### [Extrait source]
= = = = =

Deuxième déclic : j’ai 18 ans, je fais mes études en France, à Lille. Je passe un soir d’hiver devant le théâtre Sébastopol et je vois une femme avec une poussette, à laquelle sont accrochés des sacs de course et elle porte un pack de 6 litres d’eau à bout de bras. C’est ça, être une femme en Occident ? S’occuper de tout, toute seule, tout porter, n’être aidée par personne ? Jamais je ne veux vivre comme ça. Et je ne comprends pas qu’on fasse faire des études à des femmes, en leur promettant qu’elles vont faire carrière, pour ensuite les soumettre à tant de pression pour être une bonne mère et une bonne ménagère. Ca n’a pas de sens ! Dans ces conditions-là, je ne me vois pas fonder une famille. Alors, parce que je veux une vie pleine, m’épanouir dans le travail et avoir des enfants, je décide à 22 ans de rentrer à Dakar.

Et là, troisième déclic : dans mon autre pays, je n’arrive pas à entrer dans les cases. Je travaille dans des multinationales mais, à chaque fois, quelque chose dans ma manière d’être ne va pas. Je dois jouer la comédie pour exister et pour faire valoir mes compétences. Je passe plus de temps à faire de la politique qu’à faire mon travail. Ca ne me va pas. Alors, à un moment, je décide de créer ma boîte. Je ne viens pas du tout du monde de l’entrepreneuriat : mes parents étaient des intellectuels, de ceux qui portent des lunettes, lisent des livres et te disent « fais ce qui t’intéresse, pas du business ! ». Mais moi, le business, c’est ce qui m’intéresse. Je suis fière d’avoir osé sauter ce pas de l’entrepreneuriat, car j’ai en quelque sorte creusé le sillon pour mon frère qui a créé la laiterie du berger et pour ma sœur qui est aujourd’hui devenue mon associée.

= = = = =

### [Données à examiner]

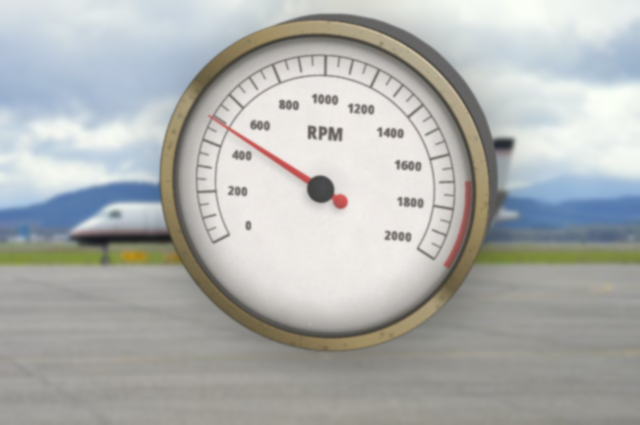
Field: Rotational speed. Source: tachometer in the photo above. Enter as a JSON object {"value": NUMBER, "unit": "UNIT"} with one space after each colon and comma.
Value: {"value": 500, "unit": "rpm"}
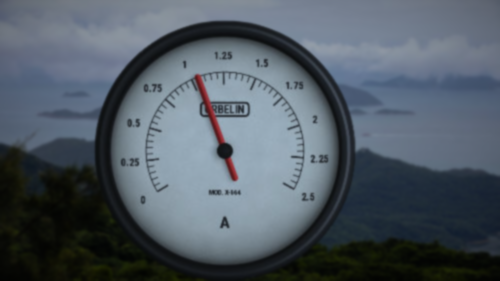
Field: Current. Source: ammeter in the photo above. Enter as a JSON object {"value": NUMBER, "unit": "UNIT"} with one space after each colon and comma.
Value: {"value": 1.05, "unit": "A"}
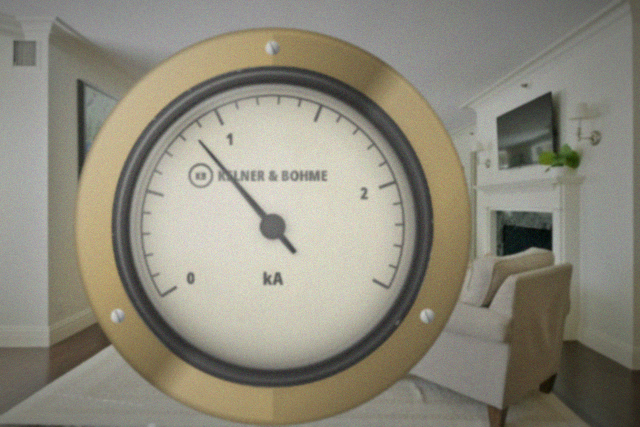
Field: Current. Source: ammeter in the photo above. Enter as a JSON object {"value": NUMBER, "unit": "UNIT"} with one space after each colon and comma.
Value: {"value": 0.85, "unit": "kA"}
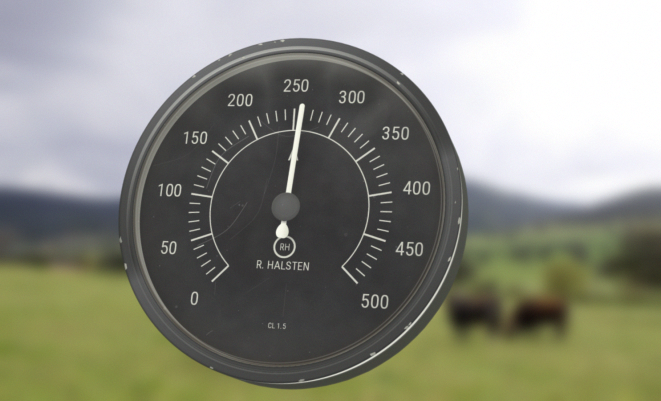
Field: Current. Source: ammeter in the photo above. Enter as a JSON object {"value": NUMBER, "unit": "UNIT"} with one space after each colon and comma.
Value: {"value": 260, "unit": "A"}
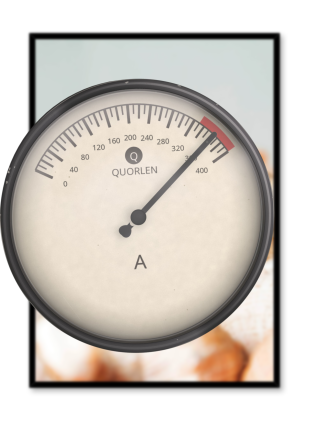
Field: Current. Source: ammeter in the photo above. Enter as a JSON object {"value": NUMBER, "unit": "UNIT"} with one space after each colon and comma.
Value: {"value": 360, "unit": "A"}
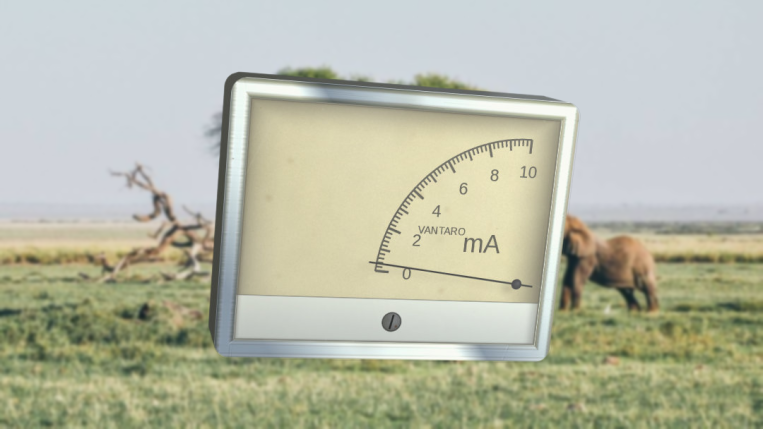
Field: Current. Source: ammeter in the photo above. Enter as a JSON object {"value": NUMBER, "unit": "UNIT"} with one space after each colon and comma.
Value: {"value": 0.4, "unit": "mA"}
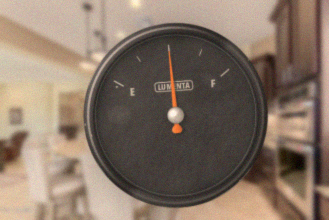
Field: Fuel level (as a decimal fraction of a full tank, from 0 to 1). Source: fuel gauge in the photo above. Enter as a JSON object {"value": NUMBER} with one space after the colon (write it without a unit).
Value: {"value": 0.5}
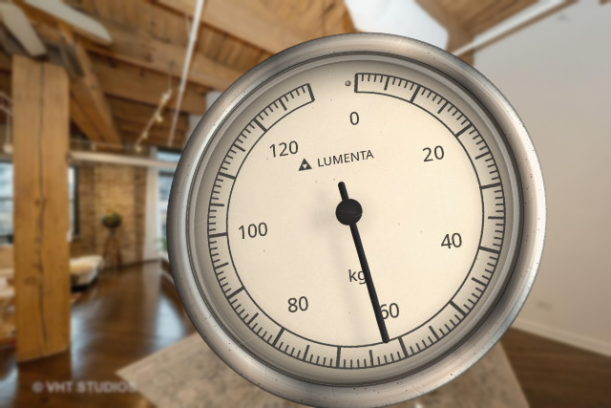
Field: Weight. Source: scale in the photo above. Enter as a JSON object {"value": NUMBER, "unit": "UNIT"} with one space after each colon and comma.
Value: {"value": 62, "unit": "kg"}
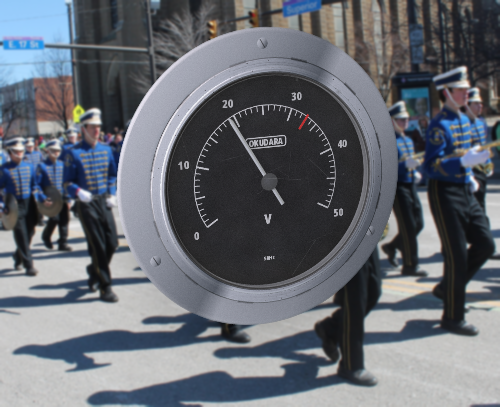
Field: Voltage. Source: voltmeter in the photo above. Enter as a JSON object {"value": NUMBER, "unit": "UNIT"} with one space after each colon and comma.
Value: {"value": 19, "unit": "V"}
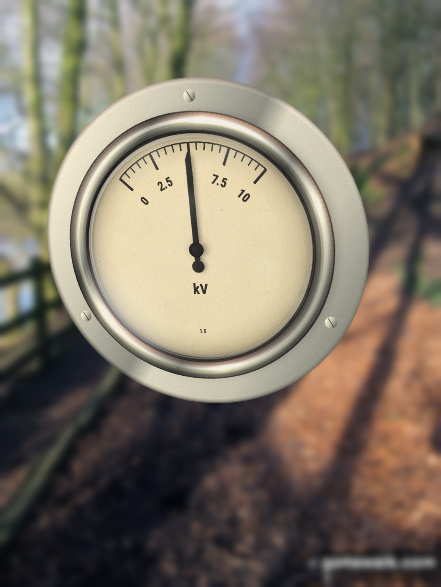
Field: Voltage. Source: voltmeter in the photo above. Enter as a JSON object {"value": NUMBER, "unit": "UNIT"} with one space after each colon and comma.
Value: {"value": 5, "unit": "kV"}
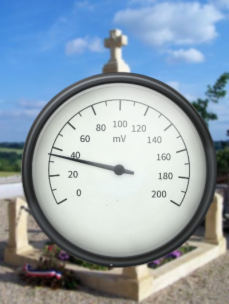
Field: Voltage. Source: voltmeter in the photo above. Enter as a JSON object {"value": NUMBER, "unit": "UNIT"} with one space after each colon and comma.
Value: {"value": 35, "unit": "mV"}
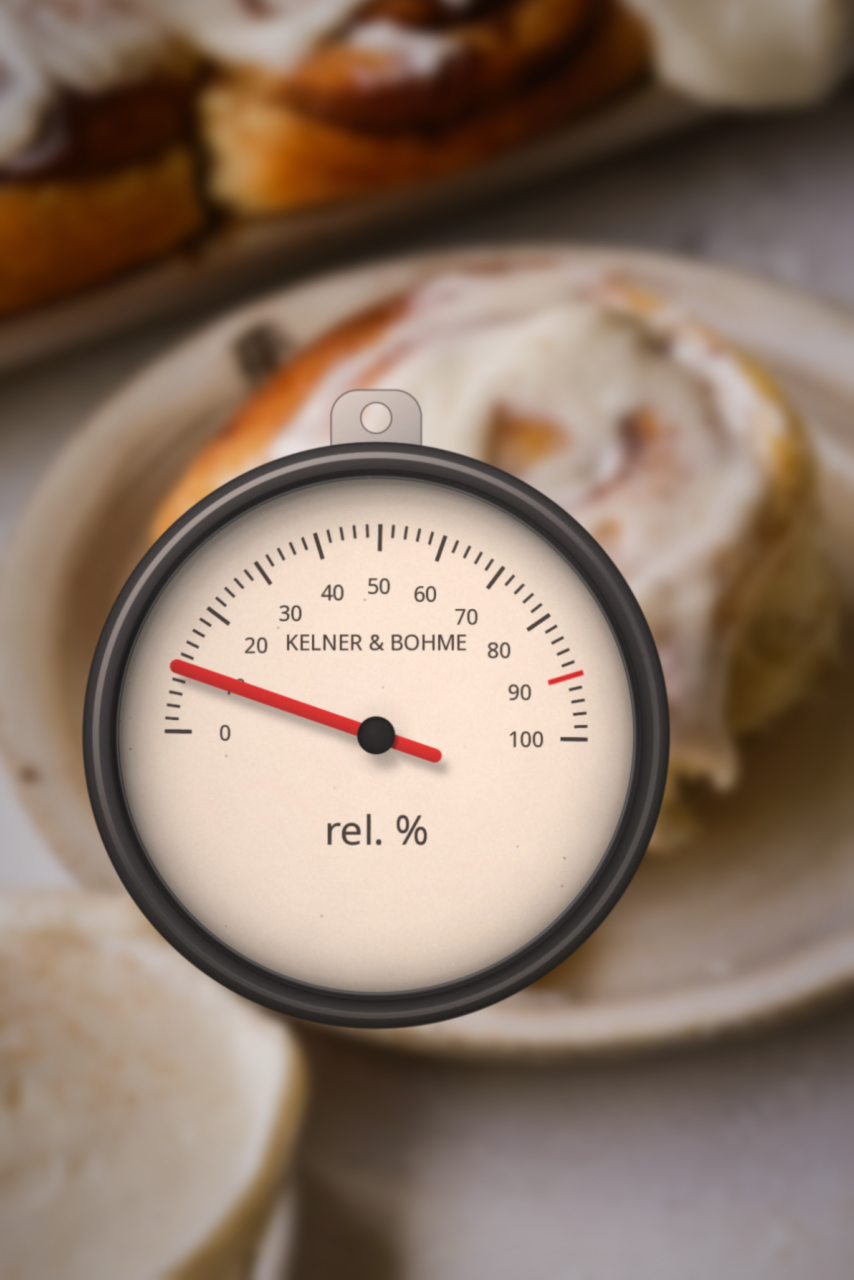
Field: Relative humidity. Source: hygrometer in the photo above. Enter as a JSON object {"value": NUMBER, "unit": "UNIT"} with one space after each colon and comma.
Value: {"value": 10, "unit": "%"}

= = = = =

### [Exercice 1]
Imprimez sans rien changer le passage de l'extrait source qui s'ouvre sur les mots « Et là, troisième » et se ferme sur « devenue mon associée. ».
### [Exercice 2]
Selon l'extrait source, pourquoi la personne qui raconte décide-t-elle, à 22 ans, de rentrer à Dakar ? Répondez en une à trois phrases.
Les items n'ont aucun rôle à jouer ici.

### [Réponse 1]
Et là, troisième déclic : dans mon autre pays, je n’arrive pas à entrer dans les cases. Je travaille dans des multinationales mais, à chaque fois, quelque chose dans ma manière d’être ne va pas. Je dois jouer la comédie pour exister et pour faire valoir mes compétences. Je passe plus de temps à faire de la politique qu’à faire mon travail. Ca ne me va pas. Alors, à un moment, je décide de créer ma boîte. Je ne viens pas du tout du monde de l’entrepreneuriat : mes parents étaient des intellectuels, de ceux qui portent des lunettes, lisent des livres et te disent « fais ce qui t’intéresse, pas du business ! ». Mais moi, le business, c’est ce qui m’intéresse. Je suis fière d’avoir osé sauter ce pas de l’entrepreneuriat, car j’ai en quelque sorte creusé le sillon pour mon frère qui a créé la laiterie du berger et pour ma sœur qui est aujourd’hui devenue mon associée.

### [Réponse 2]
En France, la pression faite aux femmes pour être une bonne mère et une bonne ménagère l'empêche de s'imaginer fonder une famille. Comme elle veut une vie pleine, s'épanouir dans le travail et avoir des enfants, elle choisit de rentrer à Dakar.